Objective: 1) To determine the prevalence of small intestinal overgrowth with colonic-type bacteria in symptomatic elderly subjects, particularly those without important "clues" such as clinically apparent predisposition or vitamin B12 deficiency, and 2) to investigate defense mechanisms such as gastric acidity, small intestinal motility, and luminal IgA in this setting.
Methods: Fifty-two symptomatic subjects without vitamin B12 deficiency or clinically apparent predisposition to bacterial overgrowth or disturbed mucosal immunity, including 22 subjects > or = 75 yr old, underwent culture of small intestinal luminal secretions. Indicator paper was used to measure fasting gastric pH. The presence of bacteria of confirmed nonsalivary origin in small intestinal secretions served as an index of small intestinal dysmotility. Small intestinal luminal IgA concentrations were measured by radial immunodiffusion.
Results: Small intestinal overgrowth with colonic-type flora was not present in any subject investigated for dyspepsia, irrespective of age.
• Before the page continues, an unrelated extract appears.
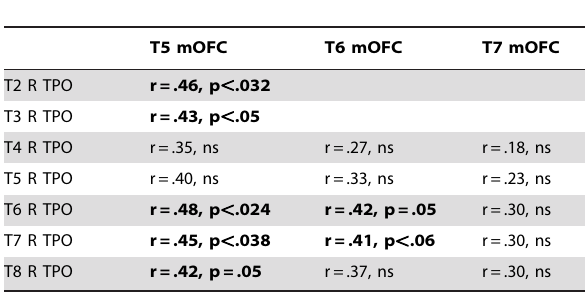
Table 2. Correlations between TPO and mOFC across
In subjects with chronic diarrhea, anorexia, or nausea, overgrowth with colonic-type flora (Enterobacteriaceae) was present in 0/12 (0%), 1/10 (10.0%), and 9/14 (64.3%) subjects aged < 50 yr, 50-74 yr, and > or = 75 yr, respectively. Enterobacteriaceae were not concurrently recovered from saliva of any subject > or = 75 yr old with small intestinal overgrowth with these bacteria. Fasting hypochlorhydria was present in only 1/9 (11.1%) such subjects. Luminal IgA concentrations were significantly greater in subjects > or = 75 yr old with bacterial overgrowth than in culture-negative subjects (p < or = 0.003).
Conclusions: Small intestinal overgrowth with colonic-type bacterial should be considered in subjects > or = 75 yr old with chronic diarrhea, anorexia, or nausea, even in the absence of clues such as clinically apparent predisposition or vitamin B12 deficiency. Small intestinal dysmotility, rather than fasting hypochlorhydria or mucosal immunosenescence, probably is responsible for the prevalence of bacterial overgrowth in this group.